When I checked Similar Question Related to my problem I found a solution but I needed to change the condition as below:
def clean_variables(data):
for column in cat_others:
data.loc[(data[column].value_counts()/data[column].count())*100 < 0.01, cat_others] = "Rare"
return data
X_train = clean_variables(X_train)
yet, I am having an indexing error as below:
(Missing False
Grvl False
Pave False
Name: Alley, dtype: bool, ['Alley', 'RoofStyle', 'LandContour', 'HouseStyle', 'BldgType'])

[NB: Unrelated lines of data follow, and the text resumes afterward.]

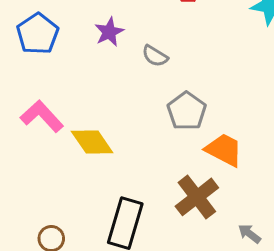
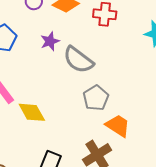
gray semicircle: (155, 56) -> (78, 60), size x1.8

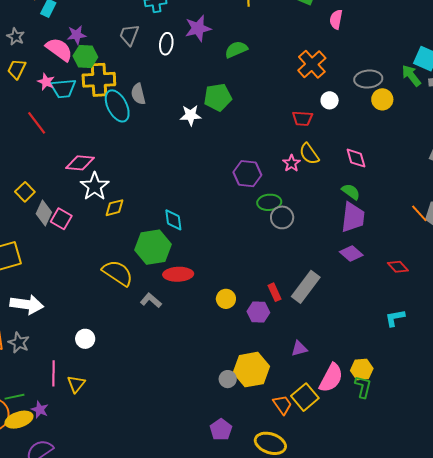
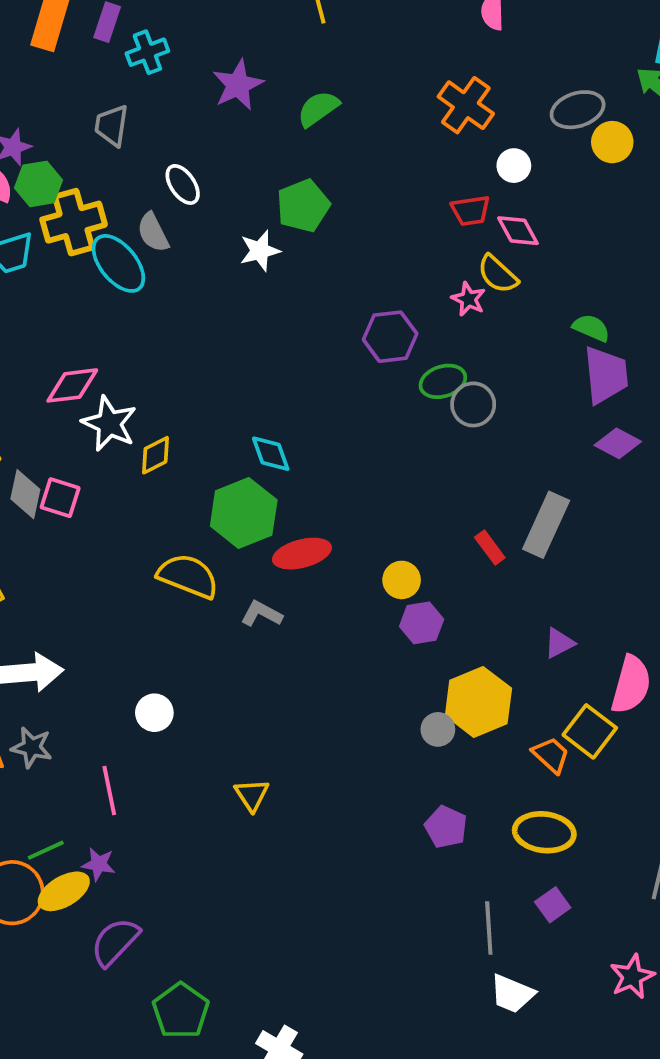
white ellipse: (166, 44) -> (183, 184), moved, turned -30
pink diamond: (356, 158) -> (518, 231), moved
purple hexagon: (258, 312) -> (422, 623), moved
yellow triangle: (76, 384) -> (252, 795), moved

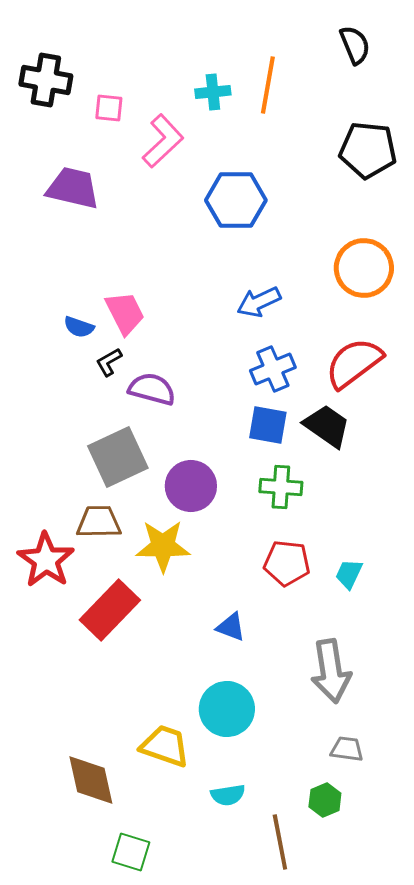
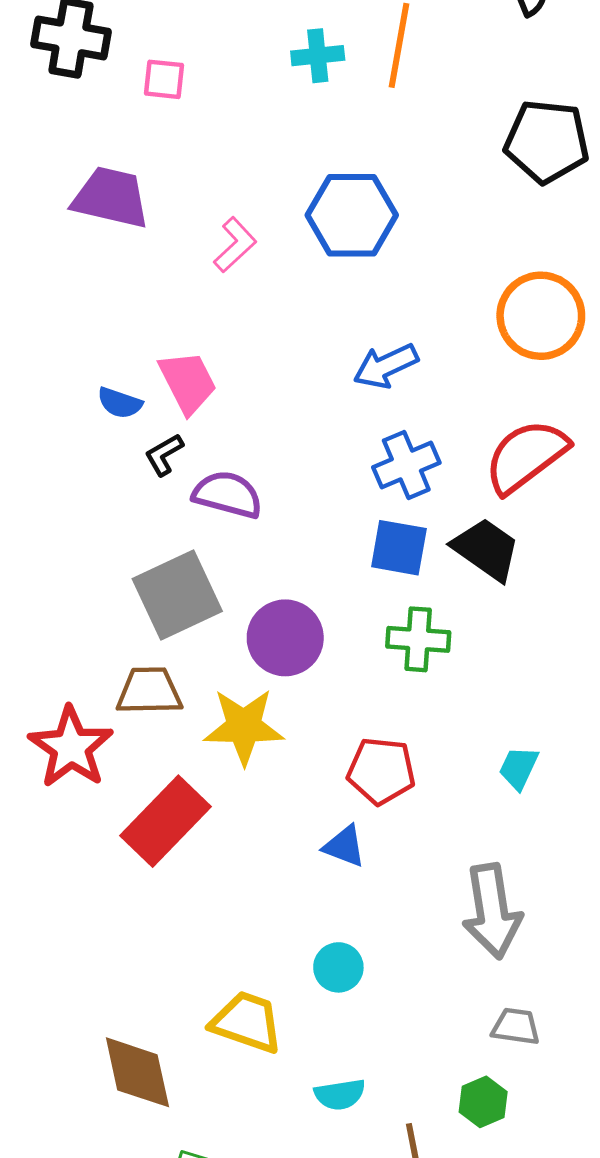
pink L-shape: (163, 141) -> (235, 245), moved, size x0.7
red pentagon: (287, 563) -> (381, 771), moved
cyan circle: (227, 709) -> (338, 967), size x0.6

I tried with '.iloc' function rather than '.loc' but I can not still work with it. List of column names represented in output is the list of cat_others column names. So operation will be handled in those columns but there is a problem with the loop condition.
Thanks for your concerns.
def rare_replacement(data):
for col in cat_others:
v_counts = data[col].value_counts()
rare_vals = v_counts[(v_counts/v_counts.sum()) < 0.01]
rare_vals_list = list(rare_vals.index)
for i,v in enumerate(data[col]):
if v in rare_vals_list:
data.loc[i,col] = 'Rare'
return data
X_train = rare_replacement(X_train)
Additionally tried this one but still cant get the expected result.